Don’t just sit there – get out and vote! Unionism needs you.

OK,  it’s rolling the eyes and sighing time again. What kind of people are we, anyway? Here we have local elections,  electing councilors who arrange bin collection and the like, and what do we do? We go all tribal. We vote for the two biggest parties and guarantee the continuing stalemate.

And if you think I believe a word of that guff,  maybe think again.

Talk about a sectarian headcount is so much over-grilled tripe.  People vote for nationalist or republican parties because they’re of the belief that these are the people who will best represent their interests.  And unionists? With unionists it’s sort of like loyalist paramilitaries, only without guns.
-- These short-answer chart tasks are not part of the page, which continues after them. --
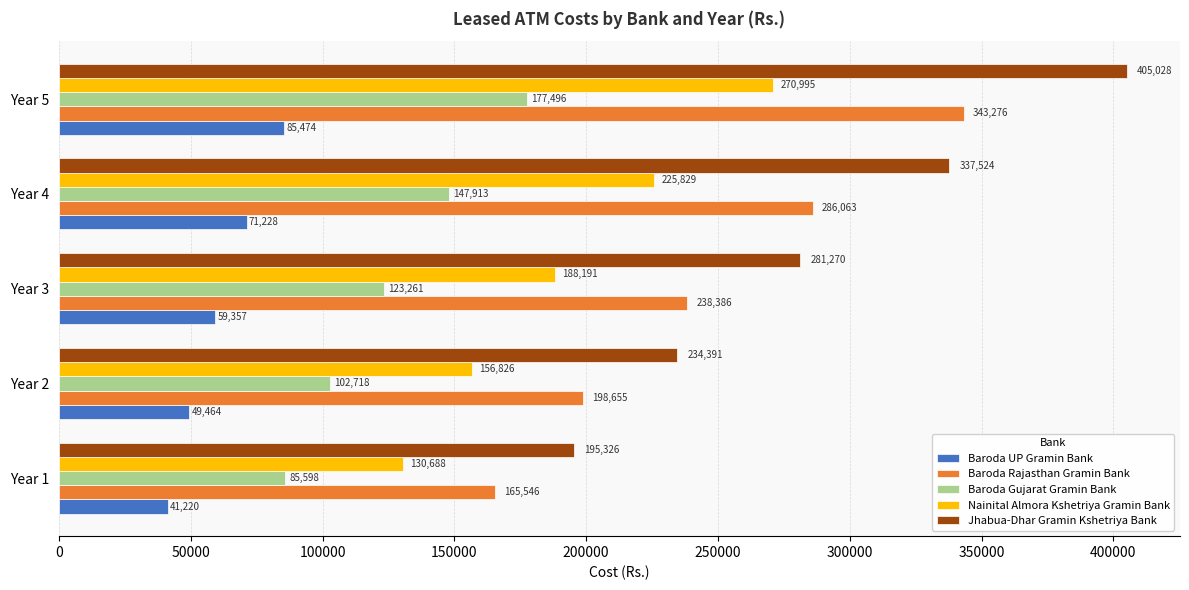

At how many categories does at least one series exceed 380384?

1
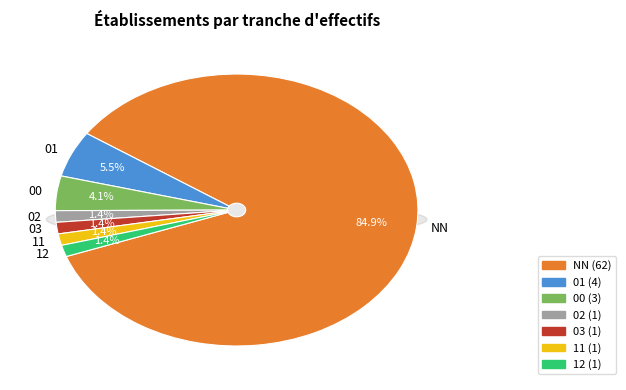

To the nearest percent, what is the difference between the 00 and 01 slice percentages?

1%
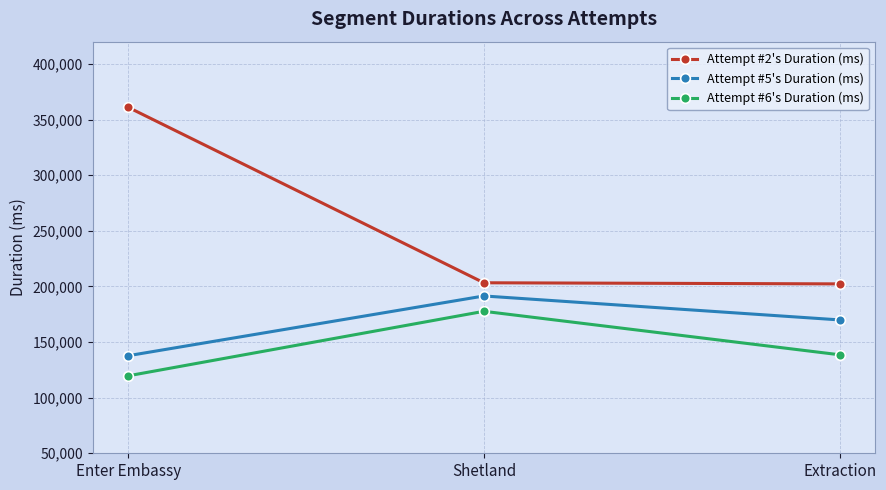

Where does the Attempt #5's Duration (ms) series first go above 169884?

Shetland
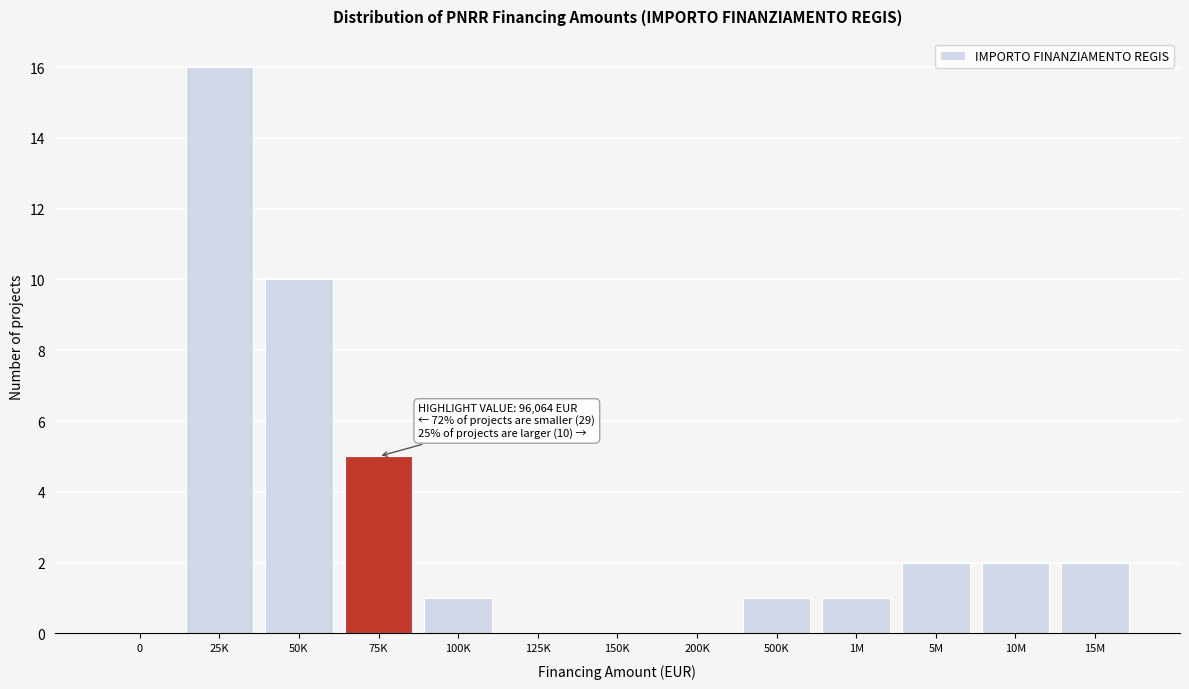

Reading right to left, transcribe all the data shown in this chart.

15M=2	10M=2	5M=2	1M=1	500K=1	200K=0	150K=0	125K=0	100K=1	75K=5	50K=10	25K=16	0=0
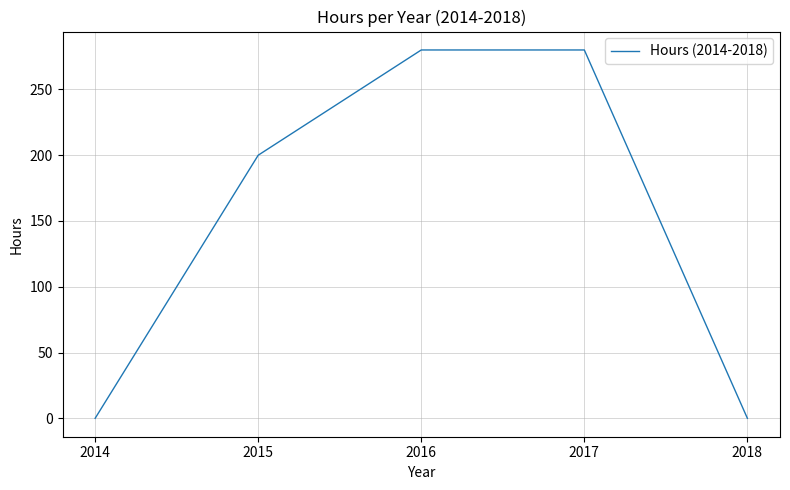

Is it true that the value at 2018 is 153?

False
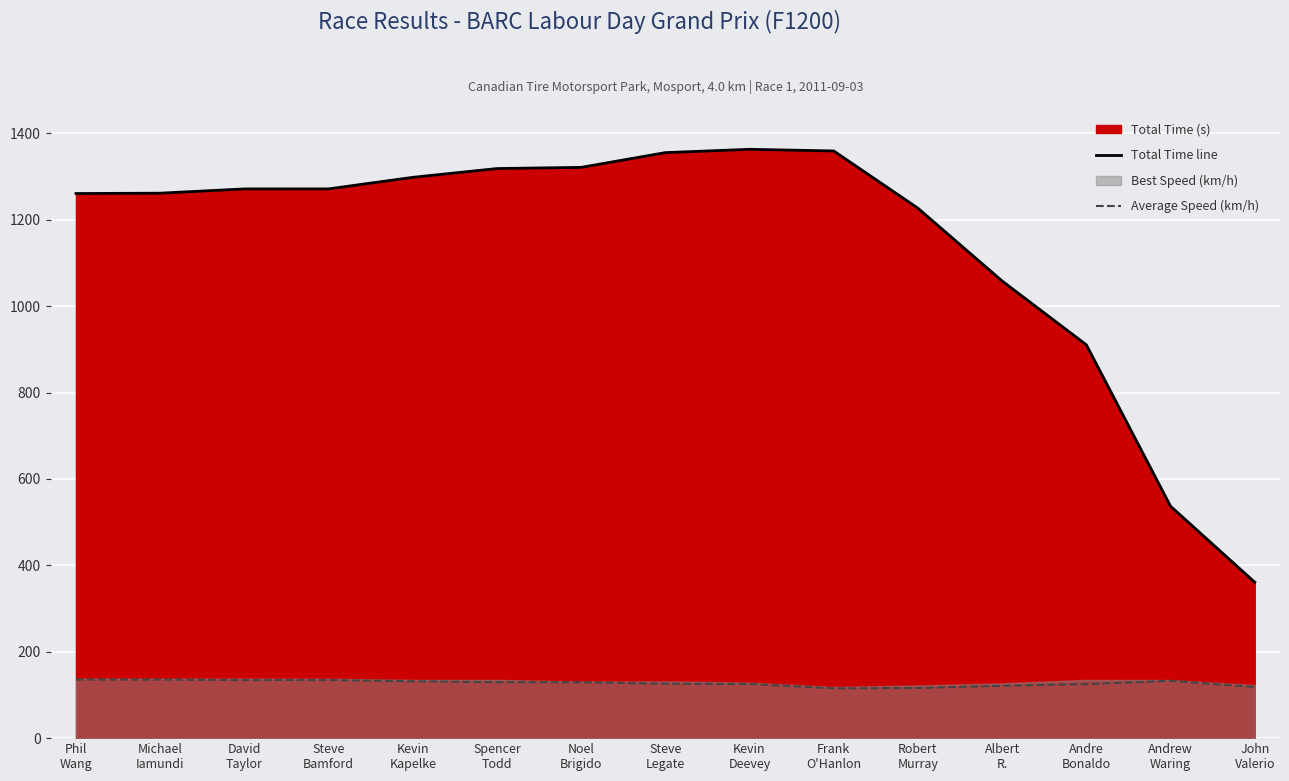

At which label does Total Time line reach its minimum?

John
Valerio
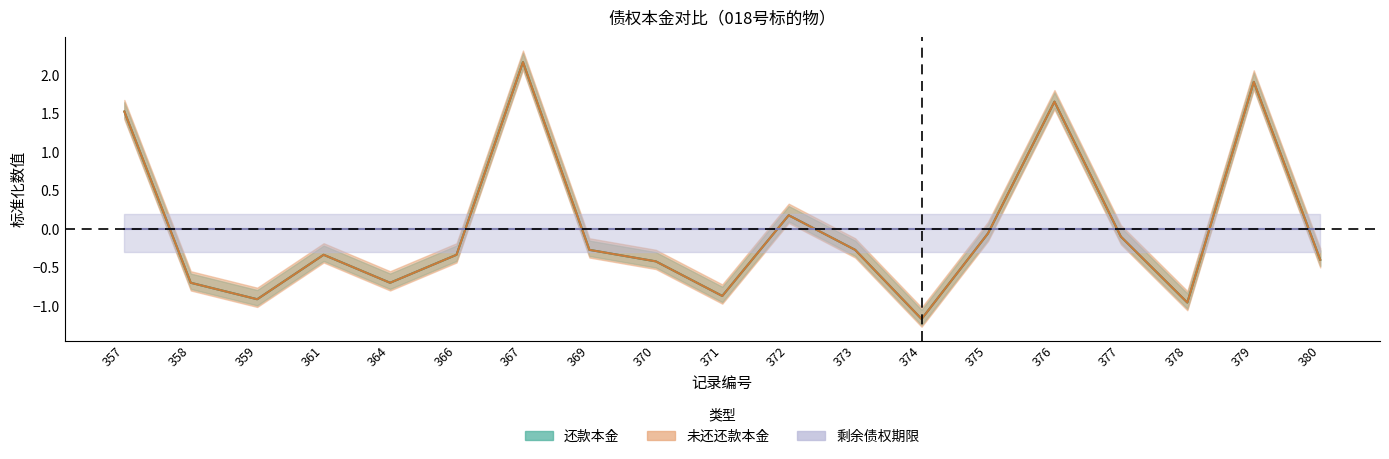

How many categories are shown in the chart?

19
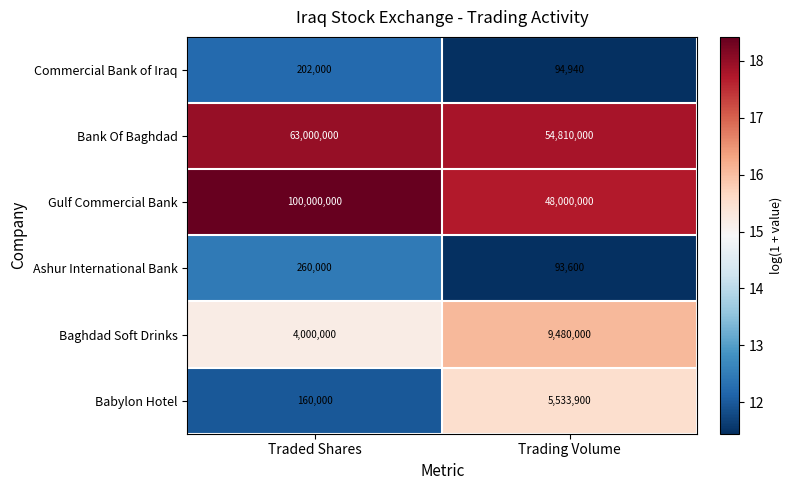

What is the difference between the highest and lowest values at Traded Shares?

99840000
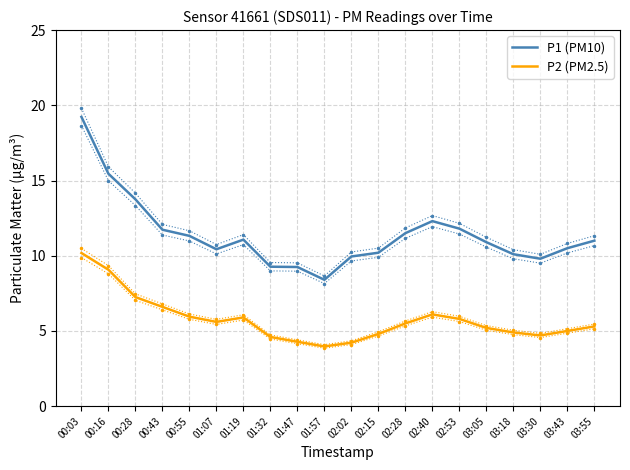

What is the difference between the highest and lowest values at 00:55?

5.4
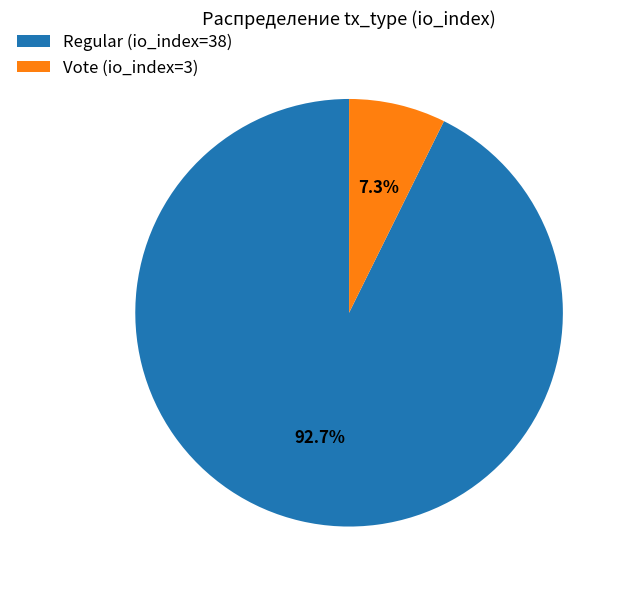

Rank the categories by value from highest to lowest.

Regular (io_index=38), Vote (io_index=3)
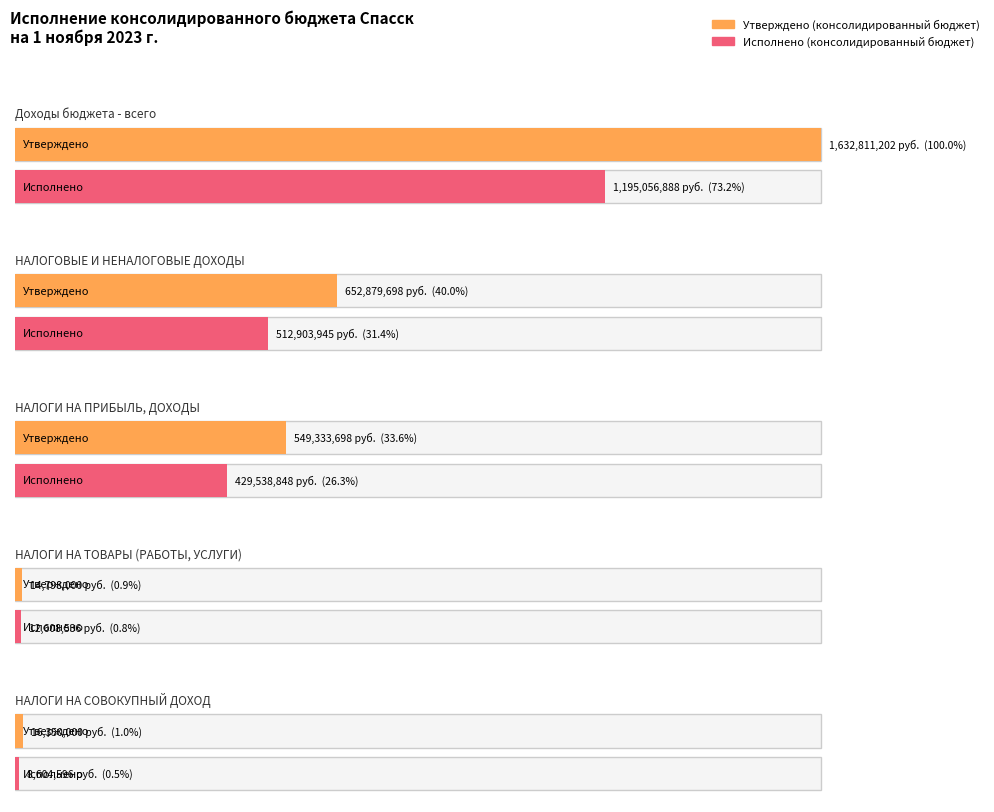

Rank the series at НАЛОГОВЫЕ И НЕНАЛОГОВЫЕ ДОХОДЫ from highest to lowest value.

Утверждено (консолидированный бюджет), Исполнено (консолидированный бюджет)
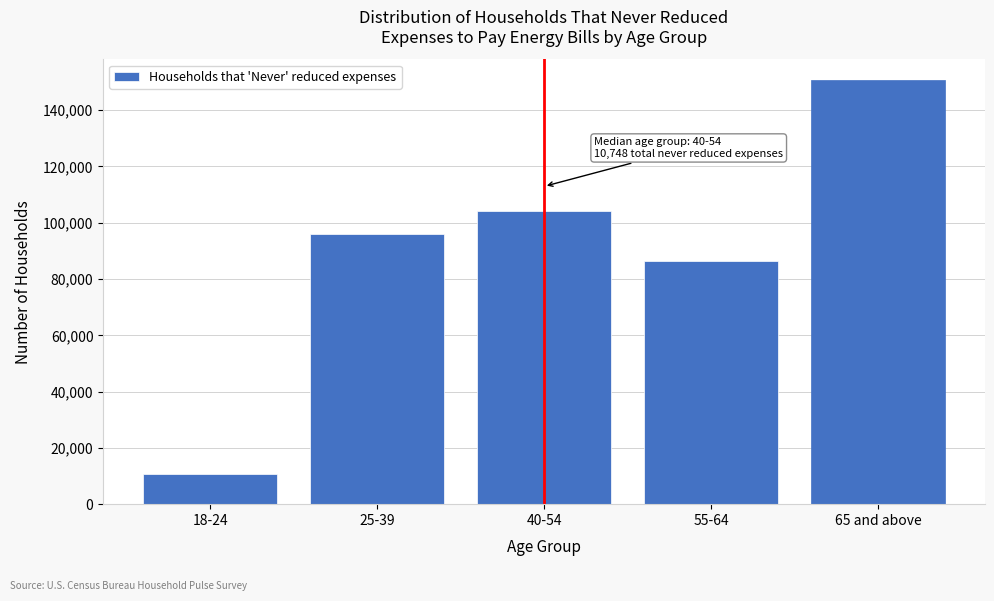

Reading left to right, extract all data points from this chart.

18-24=10748	25-39=95841	40-54=104337	55-64=86386	65 and above=150572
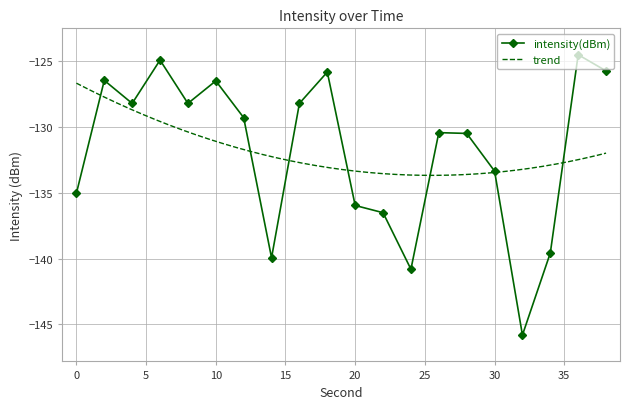

What is the maximum value shown in the chart?

-124.5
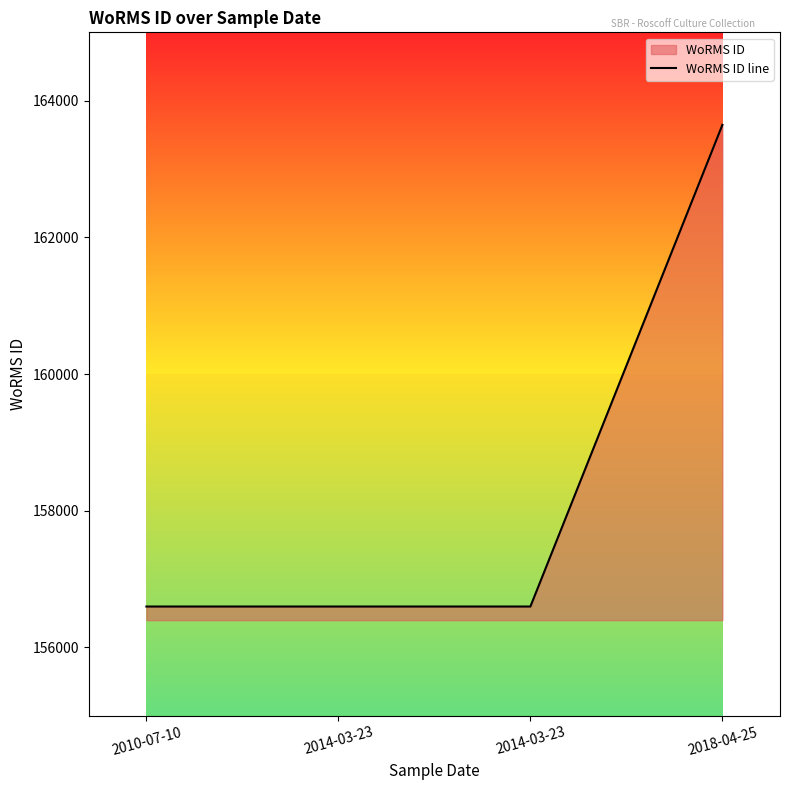

The value at 2010-07-10 is 38302. True or false?

False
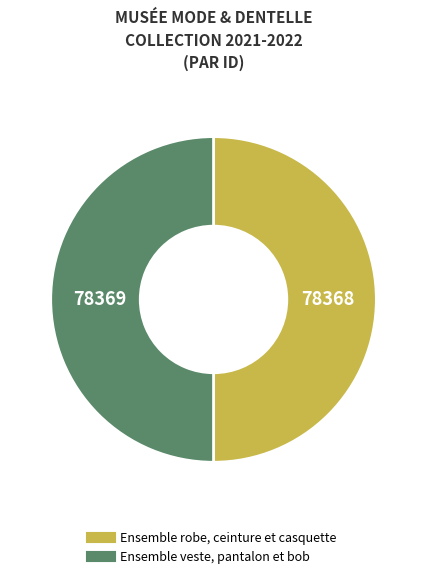

What is the ratio of the value at Ensemble veste, pantalon et bob to the value at Ensemble robe, ceinture et casquette?

1.0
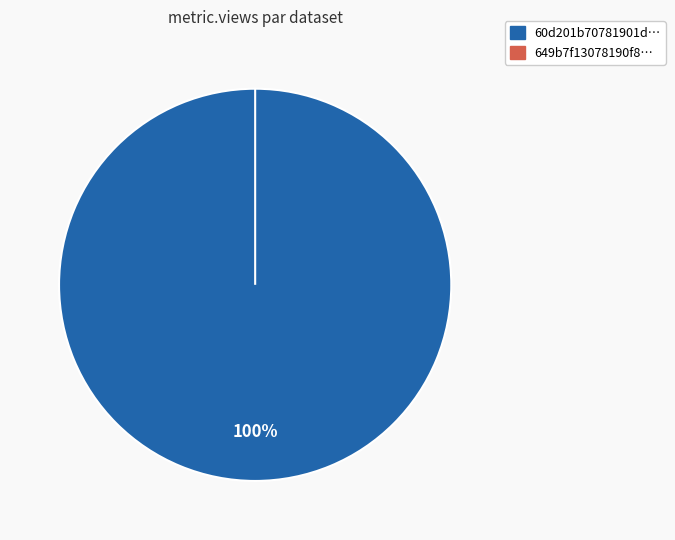

Which slice is the largest?

60d201b70781901deb63326b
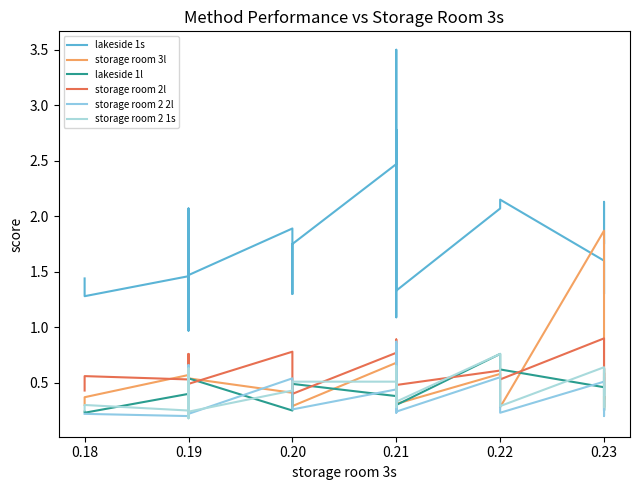

What is the minimum value for storage room 2 2l?

0.2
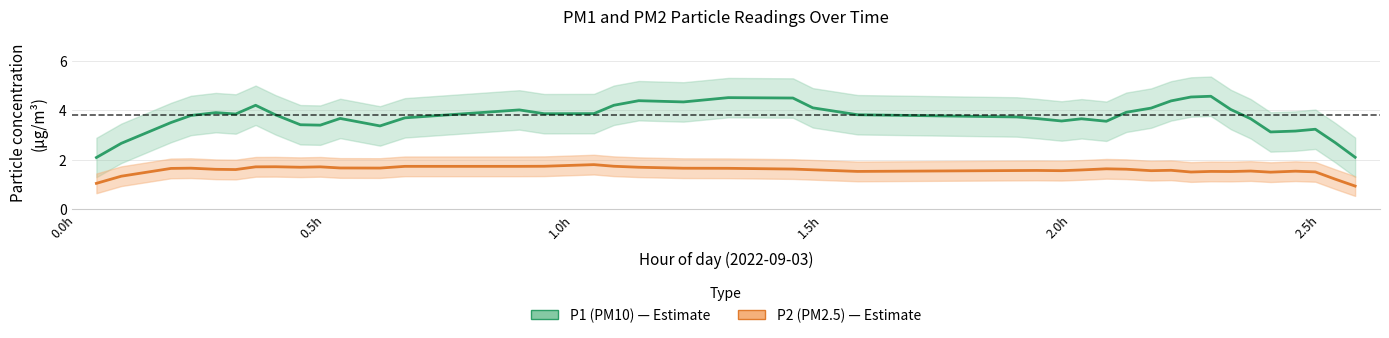

Is this an area chart (filled region under the line)?

No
You’ll recall that loyalist paramilitaries used justify their actions as reactions, necessary because of the existence of the IRA and the INLA.  Unionists don’t so much vote for something as vote against something, that something in this case being republican and nationalist representatives.  Listen and you’ll hear it: vote for us or themuns’ll get in.

Voting for nationalist or republican councilors makes sense not because they’re not themuns, but because if enough nationalist/republican councillors are elected, it’ll send a message, a message unionism badly needs to hear and, ideally, act upon. That message is, a new Ireland is coming. No ifs, buts, maybes: it’s on its way. The population count by now has tipped over into a Catholic majority and there’s a very good chance that in five years’ time, there will be a nationalist/republican voting majority.  We should all be aware of that, and the fact that Brexit and a border in any form will galvanise civic nationalism into pushing for a border poll. This awareness should energize us into planning NOW for a new Ireland , otherwise we’ll head for that border poll like Brexiteers,  not knowing what its consequences will be but voting for it anyway.

When, quite likely within five years, there is a border poll, we want everyone – nationalist, republican, unionist, loyalist – to have looked at the proposal of a new Ireland and what rights and safeguards it will, it must offer, to unionists and everyone else.  

If enough nationalist/republican councilors are elected today, the message may well waken unionism to the need to prepare. Yes, we all want our bins emptied and our dead buried. But we also want unionism to awaken from its self-induced slumber and sniff the air. Remove the Orange blindfold , see how you can help shape a new Ireland and a better tomorrow, with freedom to breathe and room for all.